- Aim: Identify every line of the listing that contains the string "http", and copy each of those lines. Case counts.

[A data block]
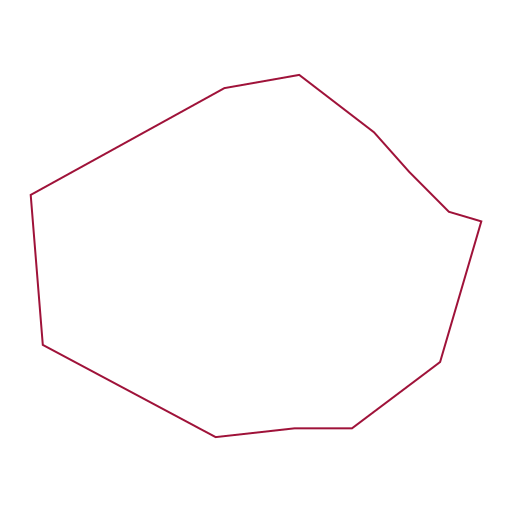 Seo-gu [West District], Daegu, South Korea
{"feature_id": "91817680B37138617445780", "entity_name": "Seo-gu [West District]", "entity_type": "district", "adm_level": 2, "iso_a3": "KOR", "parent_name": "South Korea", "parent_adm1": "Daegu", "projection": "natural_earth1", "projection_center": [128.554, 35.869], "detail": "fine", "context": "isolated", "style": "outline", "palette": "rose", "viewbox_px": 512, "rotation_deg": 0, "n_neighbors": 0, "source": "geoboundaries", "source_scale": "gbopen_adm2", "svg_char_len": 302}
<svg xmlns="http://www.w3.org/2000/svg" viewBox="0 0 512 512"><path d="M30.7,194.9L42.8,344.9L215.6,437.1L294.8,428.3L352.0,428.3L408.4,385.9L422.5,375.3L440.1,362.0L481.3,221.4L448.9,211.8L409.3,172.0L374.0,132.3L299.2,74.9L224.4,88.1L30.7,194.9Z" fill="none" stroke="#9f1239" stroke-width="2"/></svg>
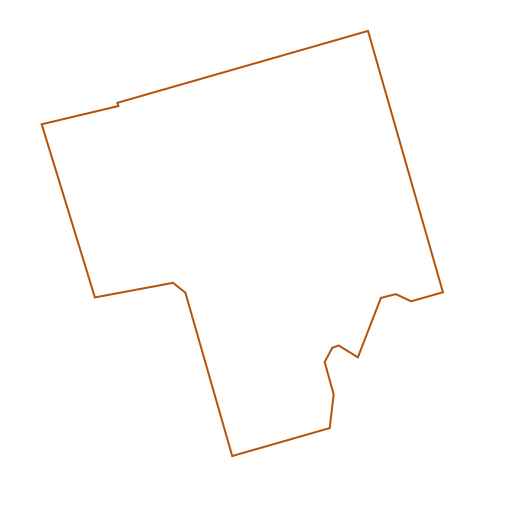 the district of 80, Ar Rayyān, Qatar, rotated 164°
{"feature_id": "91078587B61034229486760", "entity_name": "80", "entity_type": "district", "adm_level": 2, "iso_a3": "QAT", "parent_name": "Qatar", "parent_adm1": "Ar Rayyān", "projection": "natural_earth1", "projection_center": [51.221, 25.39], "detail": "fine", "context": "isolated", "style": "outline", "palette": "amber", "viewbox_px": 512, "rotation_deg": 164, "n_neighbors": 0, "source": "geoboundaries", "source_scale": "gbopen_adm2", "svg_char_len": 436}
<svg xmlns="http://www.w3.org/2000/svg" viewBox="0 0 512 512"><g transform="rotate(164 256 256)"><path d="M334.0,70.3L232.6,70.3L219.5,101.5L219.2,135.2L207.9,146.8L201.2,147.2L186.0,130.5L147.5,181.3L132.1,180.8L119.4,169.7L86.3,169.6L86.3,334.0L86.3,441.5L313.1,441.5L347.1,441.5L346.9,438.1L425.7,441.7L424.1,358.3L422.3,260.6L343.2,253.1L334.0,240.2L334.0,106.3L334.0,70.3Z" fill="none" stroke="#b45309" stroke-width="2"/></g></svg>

- Reply to the exercise:
<svg xmlns="http://www.w3.org/2000/svg" viewBox="0 0 512 512"><path d="M30.7,194.9L42.8,344.9L215.6,437.1L294.8,428.3L352.0,428.3L408.4,385.9L422.5,375.3L440.1,362.0L481.3,221.4L448.9,211.8L409.3,172.0L374.0,132.3L299.2,74.9L224.4,88.1L30.7,194.9Z" fill="none" stroke="#9f1239" stroke-width="2"/></svg>
<svg xmlns="http://www.w3.org/2000/svg" viewBox="0 0 512 512"><g transform="rotate(164 256 256)"><path d="M334.0,70.3L232.6,70.3L219.5,101.5L219.2,135.2L207.9,146.8L201.2,147.2L186.0,130.5L147.5,181.3L132.1,180.8L119.4,169.7L86.3,169.6L86.3,334.0L86.3,441.5L313.1,441.5L347.1,441.5L346.9,438.1L425.7,441.7L424.1,358.3L422.3,260.6L343.2,253.1L334.0,240.2L334.0,106.3L334.0,70.3Z" fill="none" stroke="#b45309" stroke-width="2"/></g></svg>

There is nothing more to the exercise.